I don't want to have to give my details and current activities to (literally) a hundred different organizations and have my credit card out every time I run apt-get. I can't see anyone tolerating it longer than it took to switch to the fork, which would become the active version. If people are happy to pay, they're going to be happier to pay Amazon or Google than Rando Bob, even though Rando Bob wrote the thing, because Rando Bob could disappear any second.

It's alright to be proprietary if you can't make a living from OSS. You'll lose goodwill and users if you go proprietary, but you may be able to make money on who's left. In order to do that, you're going to have to start over, because all the forks start at the same place you do, and if they deliver better, you lose.

People will be as excited to install these package managers as to install DRM, i.e. not at all. The reason people install DRM is so Netflix, etc. will work. OSS with a million forks will never be as scarce as Netflix content.

Free Software seems to be a kind of acceptance of the low-reward nature of sharing what you write, but says "if I'm not going to get rich off this, no one is going to get rich off this."

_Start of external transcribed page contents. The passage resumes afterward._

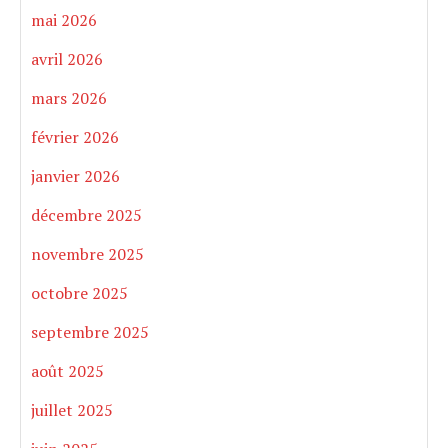
mai 2026
avril 2026
mars 2026
février 2026
janvier 2026
décembre 2025
novembre 2025
octobre 2025
septembre 2025
août 2025
juillet 2025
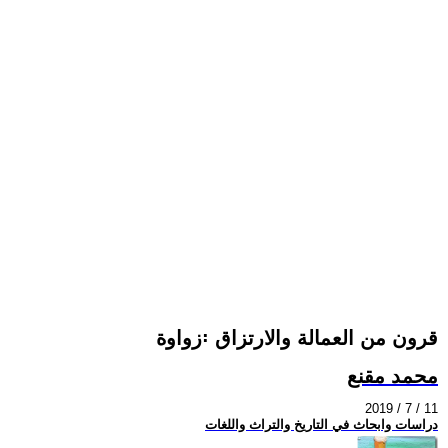
زواوة꞉ قرون من العمالة والارتزاق
محمد مقنع
2019 / 7 / 11
دراسات وابحاث في التاريخ والتراث واللغات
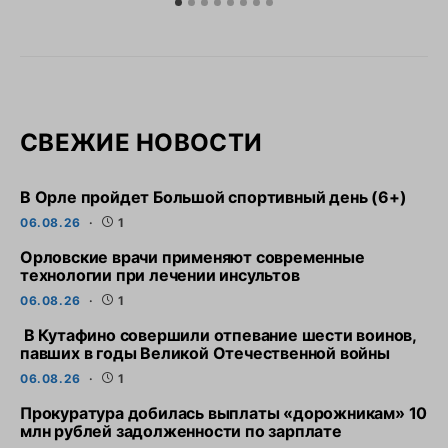
СВЕЖИЕ НОВОСТИ
В Орле пройдет Большой спортивный день (6+)
06.08.26
1
Орловские врачи применяют современные
технологии при лечении инсультов
06.08.26
1
В Кутафино совершили отпевание шести воинов,
павших в годы Великой Отечественной войны
06.08.26
1
Прокуратура добилась выплаты «дорожникам» 10
млн рублей задолженности по зарплате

So I'll repeat: I must be deeply misunderstanding the article.

The biggest hole I see there is that not all OSS is used as a dependency. If you're talking about fully built, standalone software, then package managers alone can't capture that.

You'd have to target the distribution process as well, which essentially means we're back to square one since these are vary heterogeneous and there is no single/central way of dealing with distribution other than through platform specific or domain specific distribution channels, and these are usually big boys that don't give a damn about OSS maintainers.